I thank all those who put in such an effort to keep the UK together - canvassing on the streets of Glasgow, Edinburgh and Aberdeen, tweeting and retweeting, blogging; it feels so good that this evening I can still write about a United Kingdom and a Great Britain.

That moment last night when I walked into the TVN24 studios and the first unofficial exit poll result at 54-46 to keep the union flashed up on the monitor behind the newsdesk I shall cherish always.

Over the past two weeks, I did no fewer than 16 live or recorded radio and TV interviews regarding the independence referendum (I still have two more in the pipeline). TokFM, Radio PiN, Radio dla Ciebie, Polskie Radio 24, Polsat, TVN and TVP Info. My key message was - it is absolutely in Poland's interest that the United Kingdom stays together. Thank God it did.

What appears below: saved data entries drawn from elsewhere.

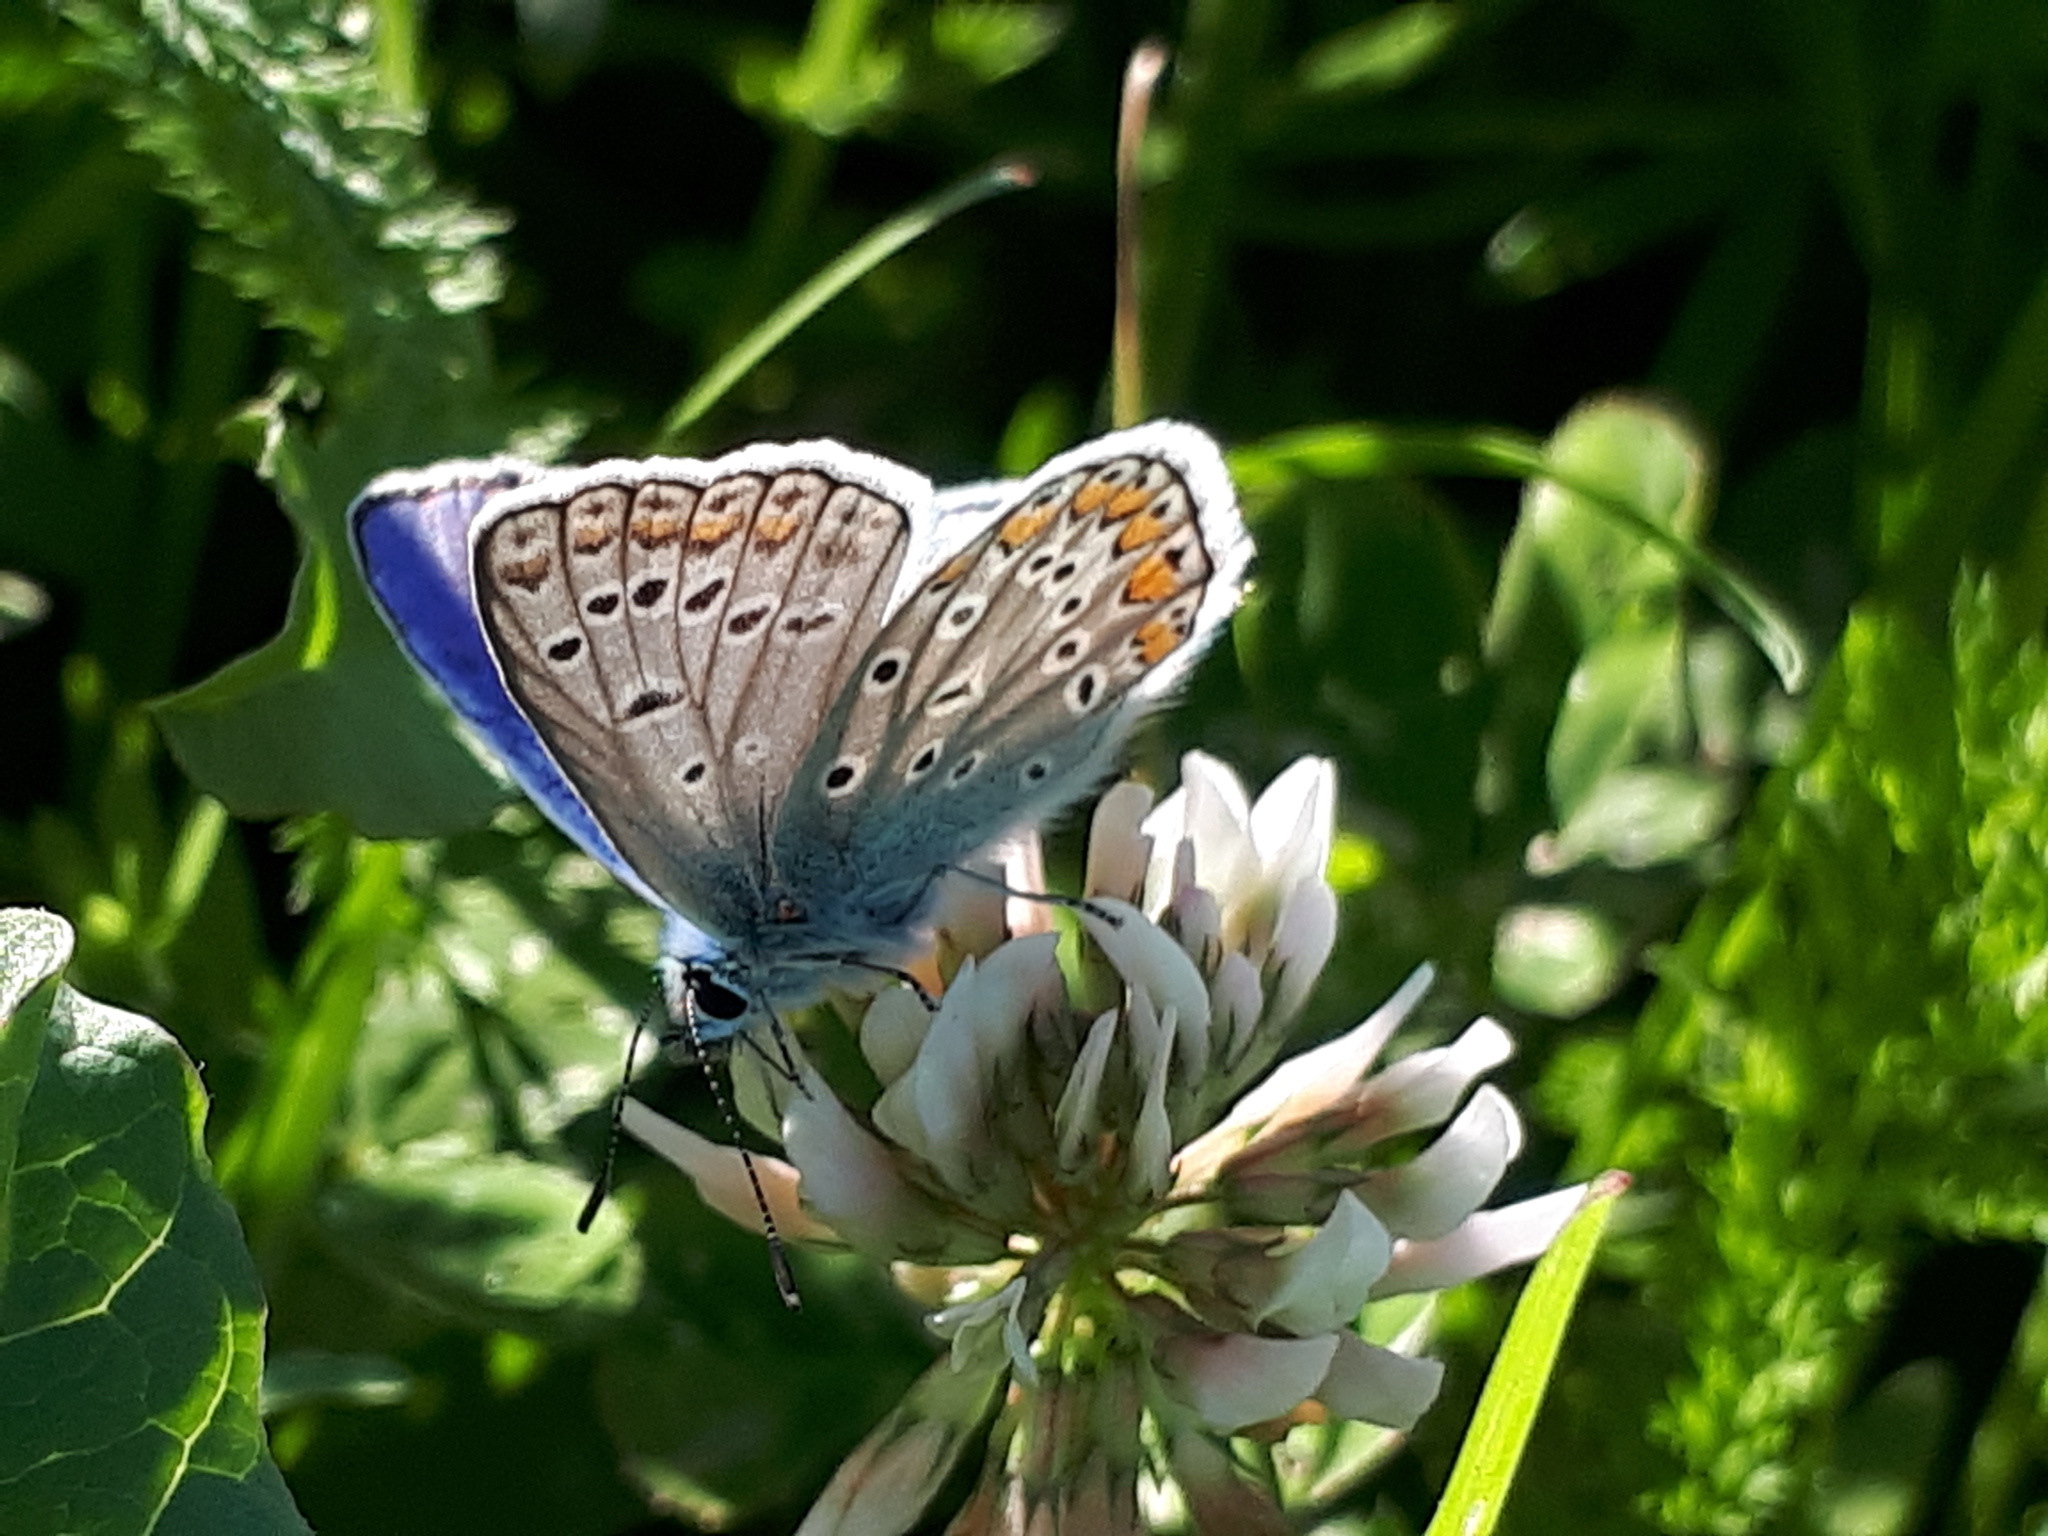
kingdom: Animalia
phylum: Arthropoda
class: Insecta
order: Lepidoptera
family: Lycaenidae
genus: Polyommatus
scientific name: Polyommatus icarus
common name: Common blue
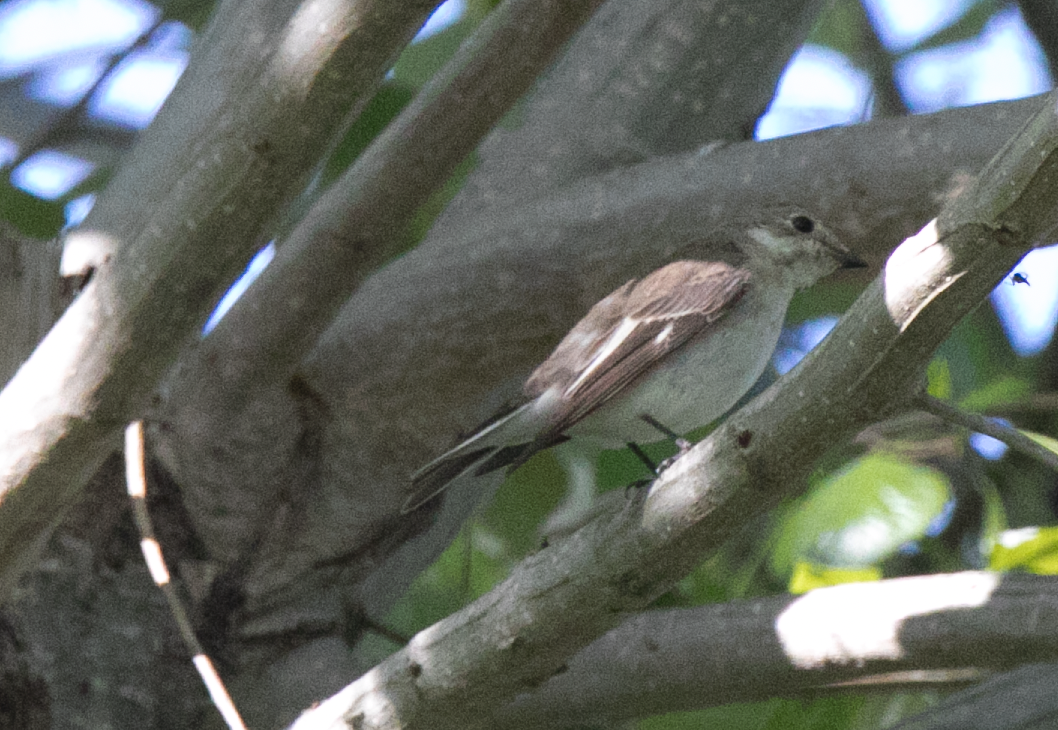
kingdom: Animalia
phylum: Chordata
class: Aves
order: Passeriformes
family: Muscicapidae
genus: Ficedula
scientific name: Ficedula hypoleuca
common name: European pied flycatcher
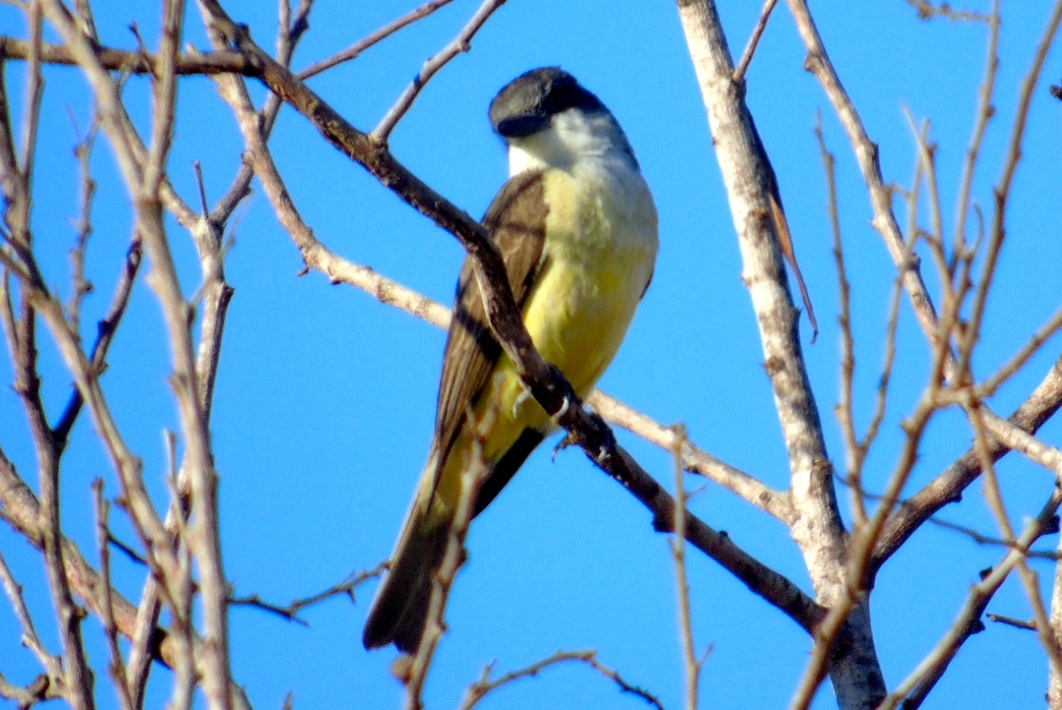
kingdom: Animalia
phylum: Chordata
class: Aves
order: Passeriformes
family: Tyrannidae
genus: Tyrannus
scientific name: Tyrannus crassirostris
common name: Thick-billed kingbird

Footnote. I'm less than thrilled by the new Polish government announced today. At a time of external threat, the notion of having a political street-fighter with little foreign experience and language skill like Grzegorz Schetyna running Poland's diplomacy worries me somewhat. Fingers crossed for the new team nevertheless.

This time last year:
The S2 opens all the way to Puławska

This time two years ago:

This time three years ago:
Push-pull for Mazowsze

This time four years ago:
Okęcie runway repairs are complete

This time six years ago:
I know that painting from somewhere...

This time seven years ago:
The March of Progress, ul. Postępu


Bob said...

The new FM will be like a deer in the headlights or a bump on a log as we say. Very poor decision in my opinion. He has no value to add.

AndrzejK said...

The Scots, or rather the arch ex communist leader of the SNP scored a very neat own goal. Having insisted on the independence vote which led to promises of more power to the Scottish "parliamen" has led directly to the Tories announcing plans to devolve powers to the English and limit the powers of Scottish MP's at Westminster to vote on issues which do not affect Scotland.

Not the outcome Salmond was hoping for which is why I guess he had no option but to resign.

Interestingly my younger daughter Ewa is doing reseach on attitudes of second generation Poles born in the UK. Some describe their nationality as Polish, many British and a few English.